ATP-dependent H+-pumping of a low-density fraction of pea stem microsomes

A low-density fraction of pea ( Pisum sativum L. cv. Alaska) stem microsomes, obtained from a discontinuous sucrose gradient, possessed an H⁺-ATPase able to generate a proton gradient and an electrical potential. The proton pumping was insensitive to monovalent cations, to vanadate and oligomycin, required a permeant anion and was inhibited by nitrate, N, N'-dicyclohexylcarbodiimide and diethylstilbestrol. The H⁺-ATPase had a pH optimum around 6.0–6.5 and was saturable with respect to the substrate Tris-ATP (K_m≅ 0.4 m M ). Ca²⁺ (0.05–1 m M ) induced a dissipation of the ATP-generated δpH without affecting ATPase activity. At physiological concentrations (1–5 m M ), nitrate caused an initial slight increase of the ATP-generated proton gradient followed by a complete dissipation after 2–3 min.
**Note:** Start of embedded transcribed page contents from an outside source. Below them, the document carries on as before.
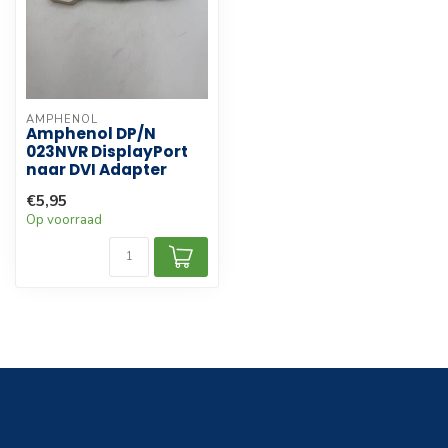
AMPHENOL
Amphenol DP/N
023NVR DisplayPort
naar DVI Adapter
€5,95
Op voorraad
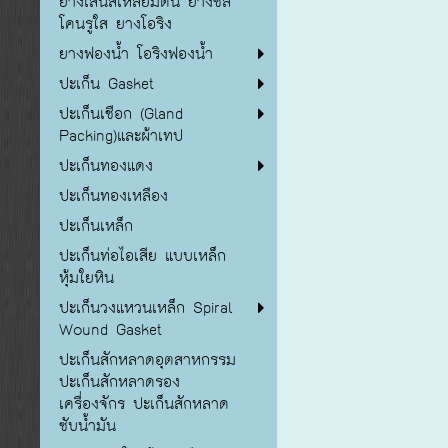
ยางเส้นสี่เหลี่ยมตัน ยางซิลิ
โคนรูใส ยางโอริง
ยางฟองน้ำ โอริงฟองน้ำ
ปะเก็น Gasket
ปะเก็นเชือก (Gland
Packing)และผ้าเทป
ปะเก็นทองแดง
ปะเก็นทองเหลือง
ปะเก็นเหล็ก
ปะเก็นท่อไอเสีย แบบเหล็ก
หุ้มใยหิน
ปะเก็นวงแหวนเหล็ก Spiral
Wound Gasket
ปะเก็นสักหลาดอุตสาหกรรม
ปะเก็นสักหลาดรอง
เครื่องจักร ปะเก็นสักหลาด
ซับน้ำมัน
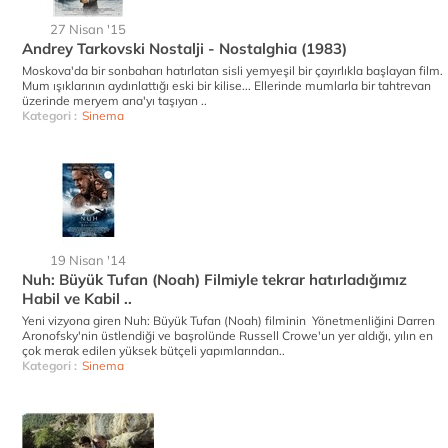
27 Nisan '15
Andrey Tarkovski Nostalji - Nostalghia (1983)
Moskova'da bir sonbaharı hatırlatan sisli yemyeşil bir çayırlıkla başlayan film.
Mum ışıklarının aydınlattığı eski bir kilise... Ellerinde mumlarla bir tahtrevan
üzerinde meryem ana'yı taşıyan ..
Kategori :
Sinema
19 Nisan '14
Nuh: Büyük Tufan (Noah) Filmiyle tekrar hatırladığımız
Habil ve Kabil ..
Yeni vizyona giren Nuh: Büyük Tufan (Noah) filminin Yönetmenliğini Darren
Aronofsky'nin üstlendiği ve başrolünde Russell Crowe'un yer aldığı, yılın en
çok merak edilen yüksek bütçeli yapımlarından..
Kategori :
Sinema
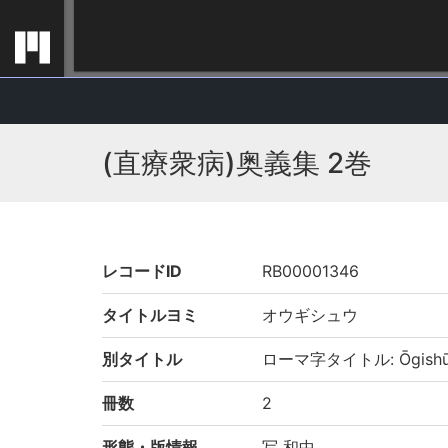
(直療衆病)奥義集 2巻
レコードID
RB00001346
タイトルヨミ
オウギシュウ
別タイトル
ローマ字タイトル: Ōgish
冊数
2
形態・版情報
写 和中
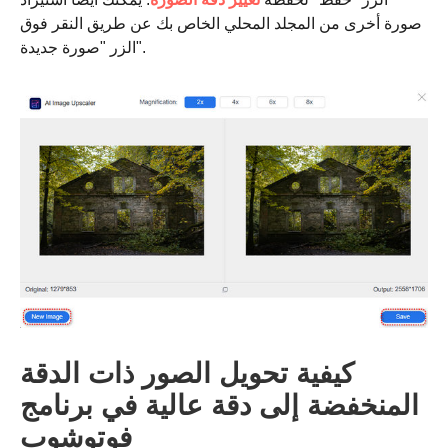
صورة أخرى من المجلد المحلي الخاص بك عن طريق النقر فوق
الزر "صورة جديدة".
كيفية تحويل الصور ذات الدقة
المنخفضة إلى دقة عالية في برنامج
الخطوه 3.
فوتوشوب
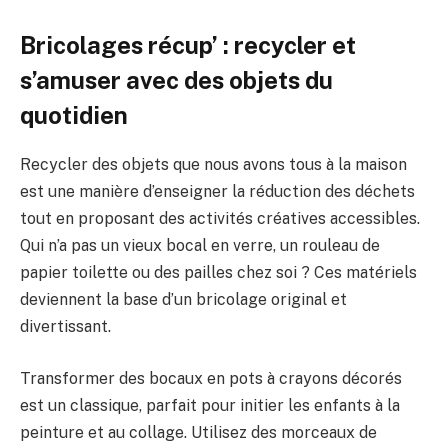
Bricolages récup’ : recycler et
s’amuser avec des objets du
quotidien
Recycler des objets que nous avons tous à la maison
est une manière d’enseigner la réduction des déchets
tout en proposant des activités créatives accessibles.
Qui n’a pas un vieux bocal en verre, un rouleau de
papier toilette ou des pailles chez soi ? Ces matériels
deviennent la base d’un bricolage original et
divertissant.
Transformer des bocaux en pots à crayons décorés
est un classique, parfait pour initier les enfants à la
peinture et au collage. Utilisez des morceaux de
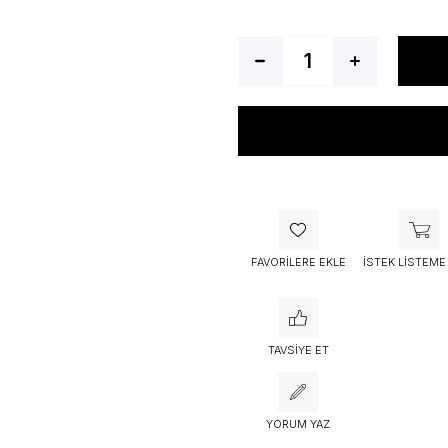
Bu ürünü bugün
53 kişi
sepetine 
FAVORILERE EKLE
İSTEK LISTEME
TAVSIYE ET
YORUM YAZ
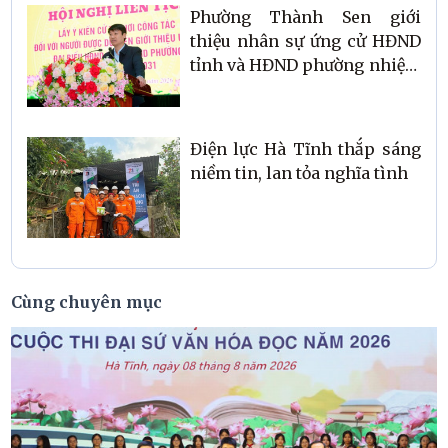
Phường Thành Sen giới
thiệu nhân sự ứng cử HĐND
tỉnh và HĐND phường nhiệm
kỳ 2026–2031
Điện lực Hà Tĩnh thắp sáng
niềm tin, lan tỏa nghĩa tình
Cùng chuyên mục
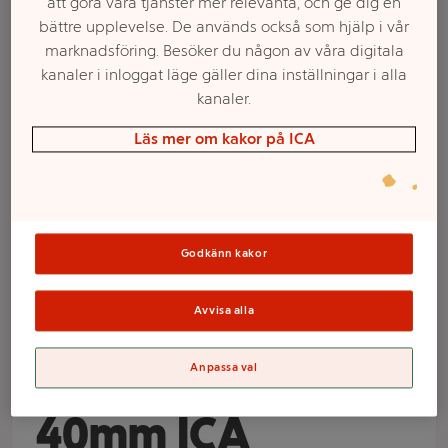
att göra våra tjänster mer relevanta, och ge dig en
bättre upplevelse. De används också som hjälp i vår
marknadsföring. Besöker du någon av våra digitala
kanaler i inloggat läge gäller dina inställningar i alla
kanaler.
Läs mer om kakor på ICA
Välj butik och handla
Godkänn kakor
Sortimentet kan variera mellan butikerna
Avvisa alla
Avloppssil Vit
Anpassa val
40mm ICA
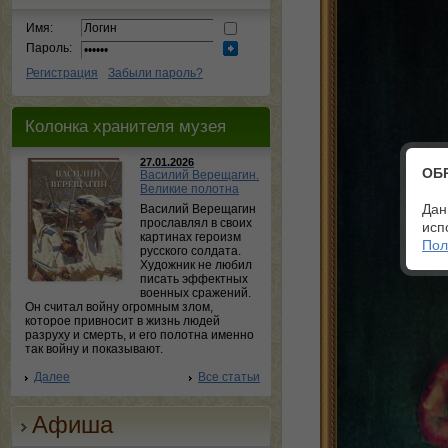
Имя:
Пароль:
Регистрация
Забыли пароль?
Колонка хранителя музея
27.01.2026
ОБ
Василий Верещагин.
Великие полотна
Дан
Василий Верещагин
прославлял в своих
исп
картинах героизм
Пол
русского солдата.
Художник не любил
писать эффектных
военных сражений.
Он считал войну огромным злом,
которое привносит в жизнь людей
разруху и смерть, и его полотна именно
так войну и показывают.
Далее
Все статьи
Афиша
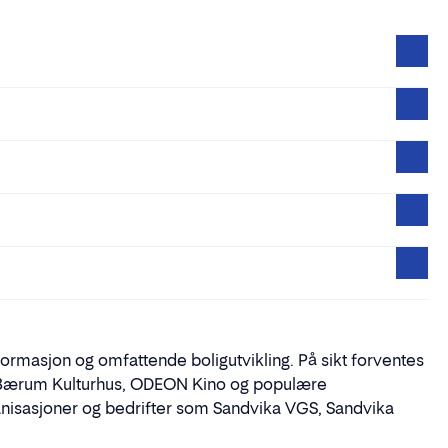
rmasjon og omfattende boligutvikling. På sikt forventes
rd, Bærum Kulturhus, ODEON Kino og populære
nisasjoner og bedrifter som Sandvika VGS, Sandvika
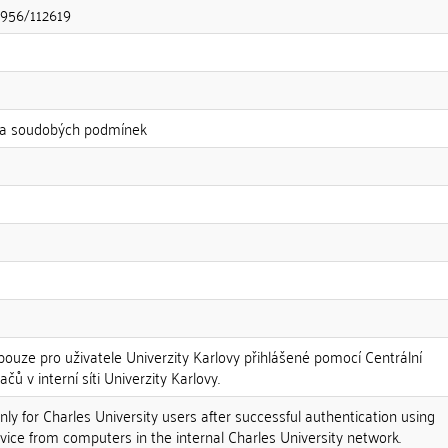
11956/112619
e za soudobých podmínek
ouze pro uživatele Univerzity Karlovy přihlášené pomocí Centrální
čů v interní síti Univerzity Karlovy.
ly for Charles University users after successful authentication using
vice from computers in the internal Charles University network.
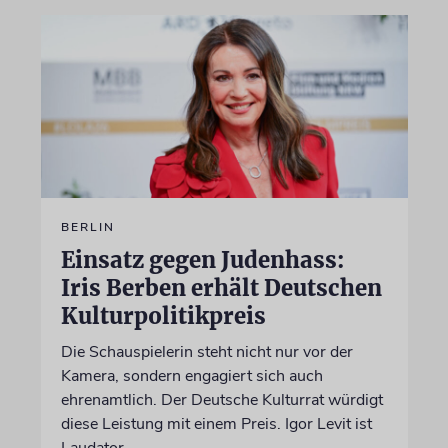
BERLIN
Einsatz gegen Judenhass:
Iris Berben erhält Deutschen
Kulturpolitikpreis
Die Schauspielerin steht nicht nur vor der
Kamera, sondern engagiert sich auch
ehrenamtlich. Der Deutsche Kulturrat würdigt
diese Leistung mit einem Preis. Igor Levit ist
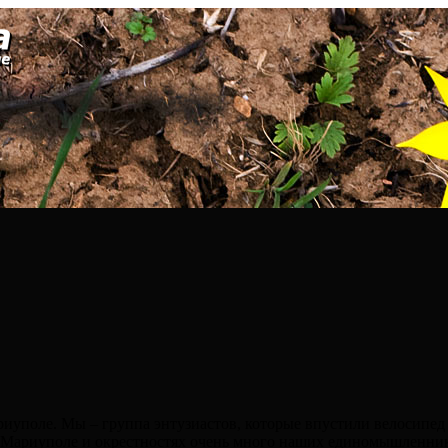
иуполе. Мы – группа энтузиастов, которые впустили велосипед
в Мариуполе и окрестностях очень много наших единомышленни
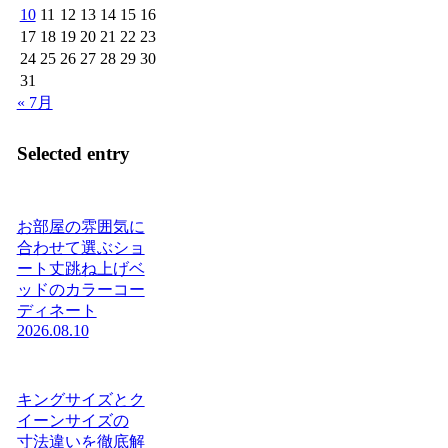
10
11
12
13
14
15
16
17
18
19
20
21
22
23
24
25
26
27
28
29
30
31
« 7月
Selected entry
お部屋の雰囲気に
合わせて選ぶショ
ート丈跳ね上げベ
ッドのカラーコー
ディネート
2026.08.10
キングサイズとク
イーンサイズの
寸法違いを徹底解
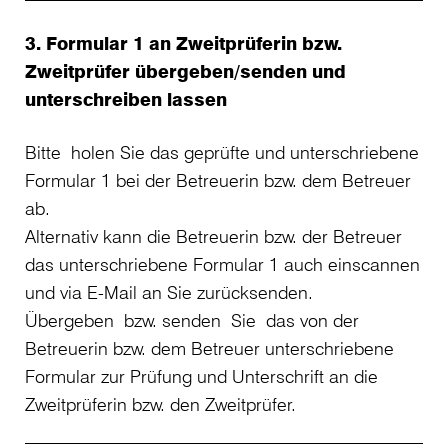
3. Formular 1 an Zweitprüferin bzw.
Zweitprüfer übergeben/senden und
unterschreiben lassen
Bitte holen Sie das geprüfte und unterschriebene
Formular 1 bei der Betreuerin bzw. dem Betreuer
ab.
Alternativ kann die Betreuerin bzw. der Betreuer
das unterschriebene Formular 1 auch einscannen
und via E-Mail an Sie zurücksenden.
Übergeben bzw. senden Sie das von der
Betreuerin bzw. dem Betreuer unterschriebene
Formular zur Prüfung und Unterschrift an die
Zweitprüferin bzw. den Zweitprüfer.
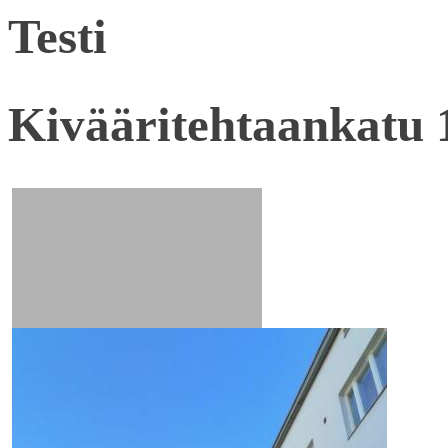
Testi
Kivääritehtaankatu 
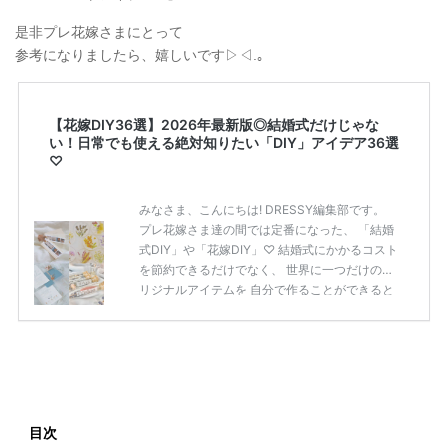
是非プレ花嫁さまにとって
参考になりましたら、嬉しいです▷◁.｡
【花嫁DIY36選】2026年最新版◎結婚式だけじゃな
い！日常でも使える絶対知りたい「DIY」アイデア36選
♡
みなさま、こんにちは! DRESSY編集部です。
プレ花嫁さま達の間では定番になった、 「結婚
式DIY」や「花嫁DIY」♡ 結婚式にかかるコスト
を節約できるだけでなく、 世界に一つだけのオ
リジナルアイテムを 自分で作ることができると
いうのが魅力ですよね◎ そこで今回は、「花嫁
DIY」におすすめしたい 定番アイテムからトレ
ンドのおしゃれアイテムまで まとめてご紹介し
ます♡ ぜひ最後までcheckして オリジナルアイ
テムを作ってみてくださいね◎ ＼花嫁必見／今
月の式場探しで特典が貰えるサイトランキング
♡ 【7月はとっても豪華◎*】式場探しで特典が
目次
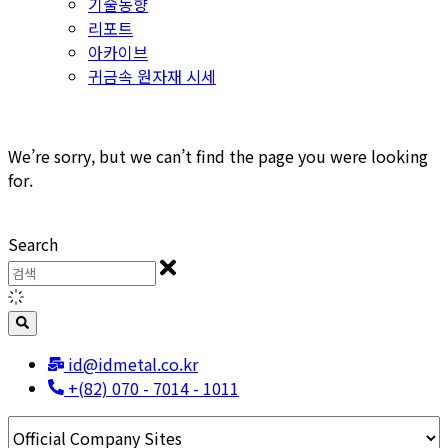
기술동향
리포트
아카이브
귀금속 원자재 시세
We’re sorry, but we can’t find the page you were looking
for.
Search
id@idmetal.co.kr
+(82) 070 - 7014 - 1011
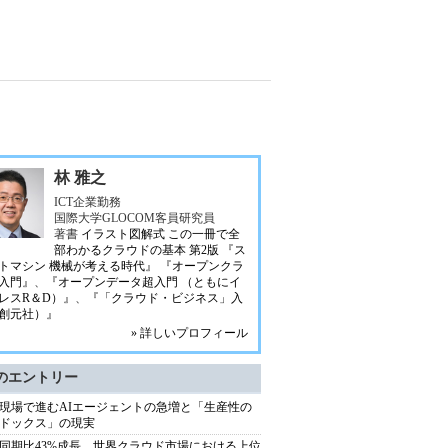
林 雅之
ICT企業勤務
国際大学GLOCOM客員研究員
著書
イラスト図解式 この一冊で全
部わかるクラウドの基本 第2版
『ス
トマシン 機械が考える時代』
『オープンクラ
入門』
、
『オープンデータ超入門 （ともにイ
レスR＆D）』
、
『「クラウド・ビジネス」入
創元社）』
» 詳しいプロフィール
のエントリー
現場で進むAIエージェントの急増と「生産性の
ドックス」の現実
同期比43%成長、世界クラウド市場における上位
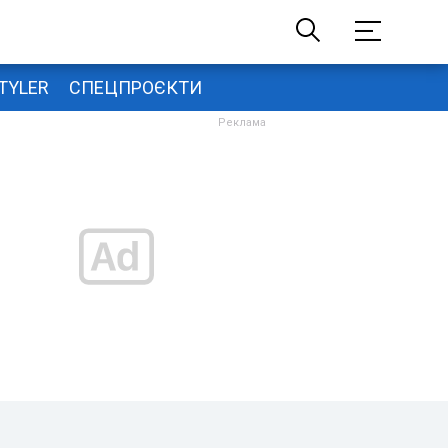
TYLER
СПЕЦПРОЄКТИ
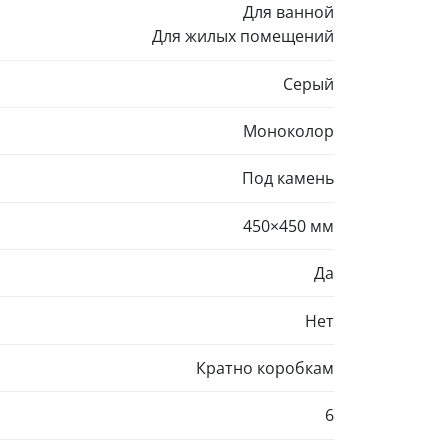
Для ванной
Для жилых помещений
Серый
Моноколор
Под камень
450×450 мм
Да
Нет
Кратно коробкам
6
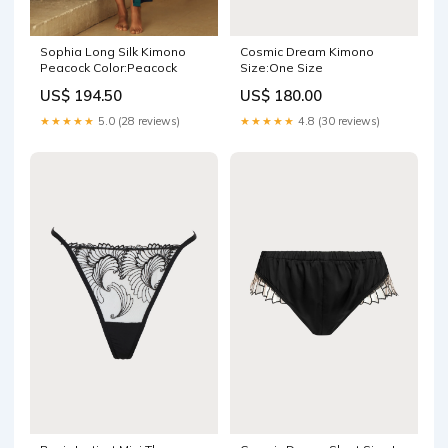
Sophia Long Silk Kimono
Cosmic Dream Kimono
Peacock Color:Peacock
Size:One Size
US$ 194.50
US$ 180.00
★★★★★
5.0 (28 reviews)
★★★★★
4.8 (30 reviews)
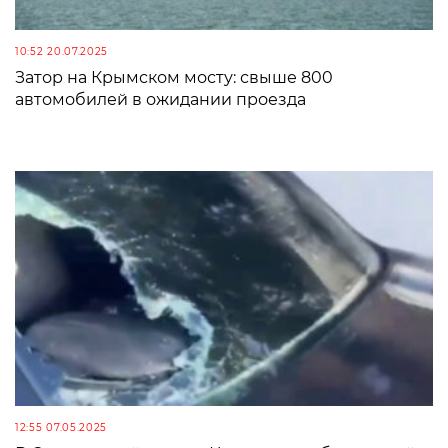
10:52 20.07.2025
Затор на Крымском мосту: свыше 800
автомобилей в ожидании проезда
12:55 07.05.2025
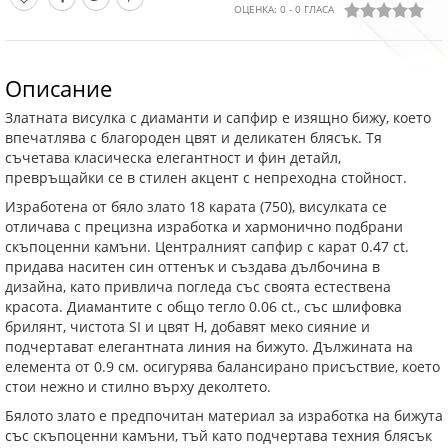
ОЦЕНКА:
0
-
0
ГЛАСА
Описание
Златната висулка с диаманти и сапфир е изящно бижу, което
впечатлява с благороден цвят и деликатен блясък. Тя
съчетава класическа елегантност и фин детайл,
превръщайки се в стилен акцент с непреходна стойност.
Изработена от бяло злато 18 карата (750), висулката се
отличава с прецизна изработка и хармонично подбрани
скъпоценни камъни. Централният сапфир с карат 0.47 ct.
придава наситен син оттенък и създава дълбочина в
дизайна, като привлича погледа със своята естествена
красота. Диамантите с общо тегло 0.06 ct., със шлифовка
брилянт, чистота SI и цвят H, добавят меко сияние и
подчертават елегантната линия на бижуто. Дължината на
елемента от 0.9 см. осигурява балансирано присъствие, което
стои нежно и стилно върху деколтето.
Бялото злато е предпочитан материал за изработка на бижута
със скъпоценни камъни, тъй като подчертава техния блясък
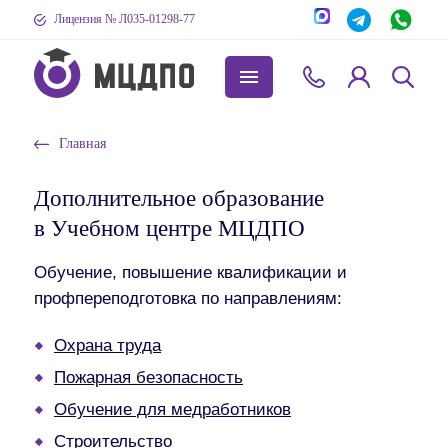
Лицензия № Л035-01298-77
Главная
Дополнительное образование
в Учебном центре МЦДПО
Обучение, повышение квалификации и
профпереподготовка по направлениям:
Охрана труда
Пожарная безопасность
Обучение для медработников
Строительство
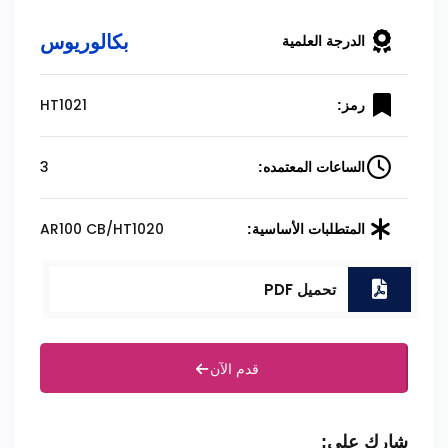
بكالوريوس
الدرجة العلمية
HT1021
رمز:
3
الساعات المعتمده:
AR100 CB/HT1020
المتطلبات الأساسية:
تحميل PDF
قدم الآن
شارك على:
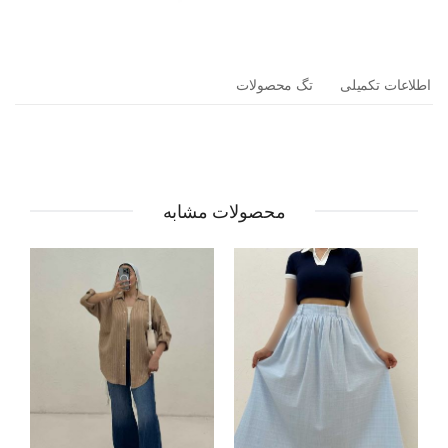
اطلاعات تکمیلی
تگ محصولات
محصولات مشابه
The dissipating effect was not caused by inhibition of ATPase activity, since ATP prevented the nitrate-induced collapse of δpH. On the other hand, ATPase activity, evaluated as release of P_i, was not inhibited by concentrations lower than 20 m M KNO₃. These results indicate that nitrate entered the vesicles in response to an electrical potential and then could exit in symport with protons, while Ca²⁺ entered in exchange for protons (antiport).